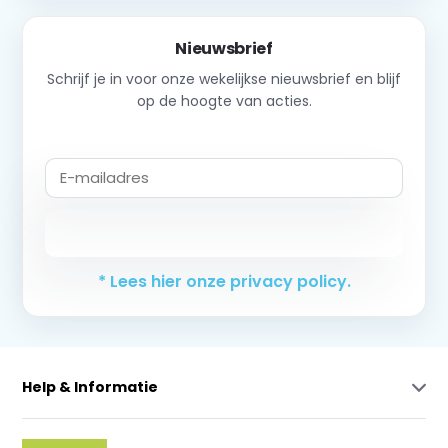
Nieuwsbrief
Schrijf je in voor onze wekelijkse nieuwsbrief en blijf
op de hoogte van acties.
Abonneer
* Lees hier onze privacy policy.
Help & Informatie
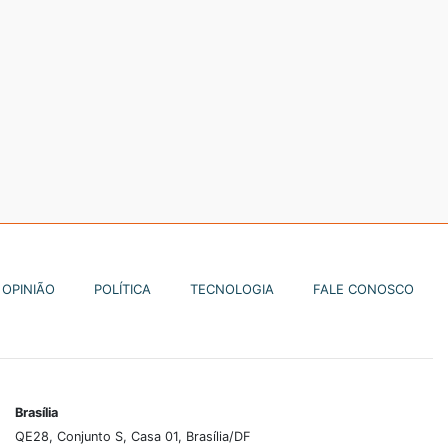
OPINIÃO
POLÍTICA
TECNOLOGIA
FALE CONOSCO
Brasília
QE28, Conjunto S, Casa 01, Brasília/DF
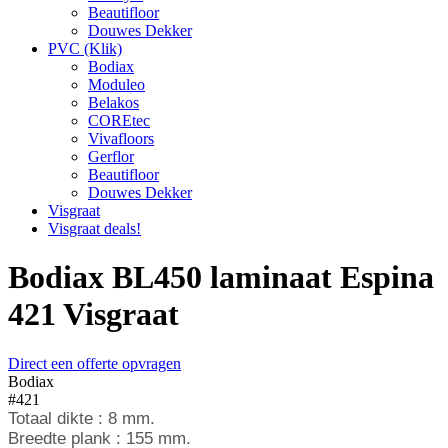
Beautifloor
Douwes Dekker
PVC (Klik)
Bodiax
Moduleo
Belakos
COREtec
Vivafloors
Gerflor
Beautifloor
Douwes Dekker
Visgraat
Visgraat deals!
Bodiax BL450 laminaat Espina
421 Visgraat
Direct een offerte opvragen
Bodiax
#421
Totaal dikte : 8 mm.
Breedte plank : 155 mm.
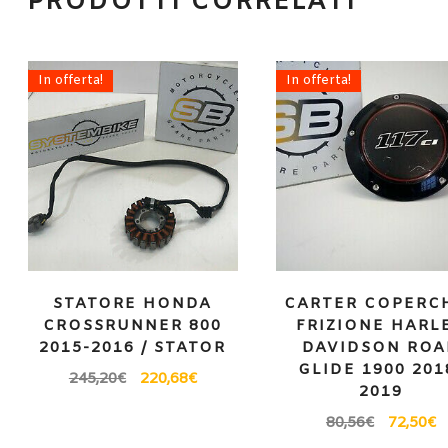
PRODOTTI CORRELATI
In offerta!
In offerta!
STATORE HONDA
CARTER COPERC
CROSSRUNNER 800
FRIZIONE HARL
2015-2016 / STATOR
DAVIDSON ROA
GLIDE 1900 201
245,20
€
220,68
€
2019
80,56
€
72,50
€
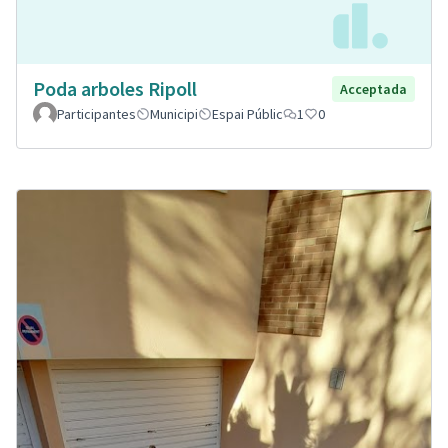
Poda arboles Ripoll
Acceptada
Participantes
Municipi
Espai Públic
1
0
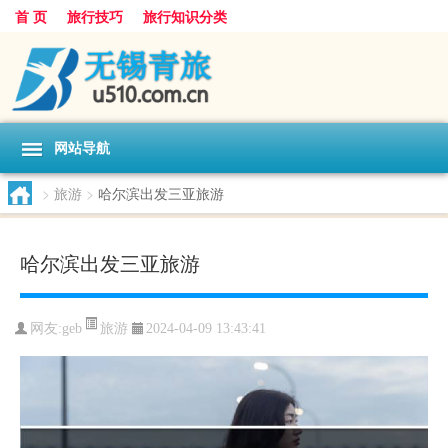
首 页
旅行技巧
旅行知识分类
网站导航
>
旅游
>
哈尔滨出发三亚旅游
哈尔滨出发三亚旅游
旅游
网友:
geb
2024-04-09 13:43:41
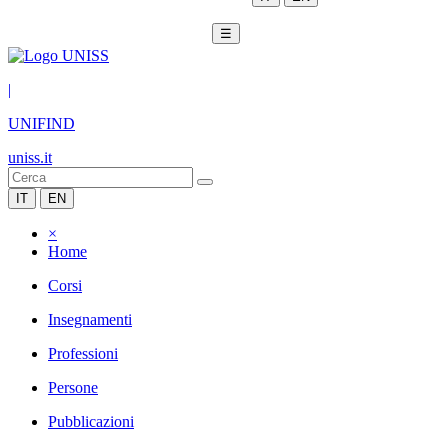
☰
|
UNIFIND
uniss.it
IT
EN
×
Home
Corsi
Insegnamenti
Professioni
Persone
Pubblicazioni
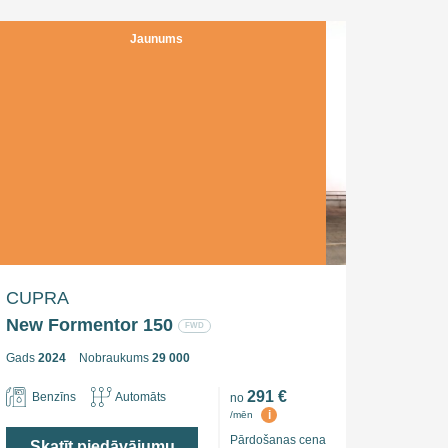
Jaunums
CUPRA
New Formentor 150
FWD
Gads
2024
Nobraukums
29 000
291 €
Benzīns
Automāts
no
i
/mēn
Pārdošanas cena
Skatīt piedāvājumu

****************************************

Rewrite all the lines of the listing above with "Visgraat" changed to "Herringbone" wherever it occurs, keeping everything else the same. Leave out the picture lines.

Nieuwsbrief
Schrijf je in voor onze wekelijkse nieuwsbrief en blijf
op de hoogte van acties.
Abonneer
* Lees hier onze privacy policy.
Help & Informatie
OPINIÃO
POLÍTICA
TECNOLOGIA
FALE CONOSCO
Brasília
QE28, Conjunto S, Casa 01, Brasília/DF
Beautifloor
Douwes Dekker
PVC (Klik)
Bodiax
Moduleo
Belakos
COREtec
Vivafloors
Gerflor
Beautifloor
Douwes Dekker
Herringbone
Herringbone deals!
Bodiax BL450 laminaat Espina
421 Herringbone
Direct een offerte opvragen
Bodiax
#421
Totaal dikte : 8 mm.
Breedte plank : 155 mm.
PRODOTTI CORRELATI
In offerta!
In offerta!
STATORE HONDA
CARTER COPERC
CROSSRUNNER 800
FRIZIONE HARL
2015-2016 / STATOR
DAVIDSON ROA
GLIDE 1900 201
245,20
€
220,68
€
2019
80,56
€
72,50
€
Poda arboles Ripoll
Acceptada
Participantes
Municipi
Espai Públic
1
0
首 页
旅行技巧
旅行知识分类
网站导航
>
旅游
>
哈尔滨出发三亚旅游
哈尔滨出发三亚旅游
旅游
网友:
geb
2024-04-09 13:43:41
☰
|
UNIFIND
uniss.it
IT
EN
×
Home
Corsi
Insegnamenti
Professioni
Persone
Pubblicazioni
Jaunums
CUPRA
New Formentor 150
FWD
Gads
2024
Nobraukums
29 000
291 €
Benzīns
Automāts
no
i
/mēn
Pārdošanas cena
Skatīt piedāvājumu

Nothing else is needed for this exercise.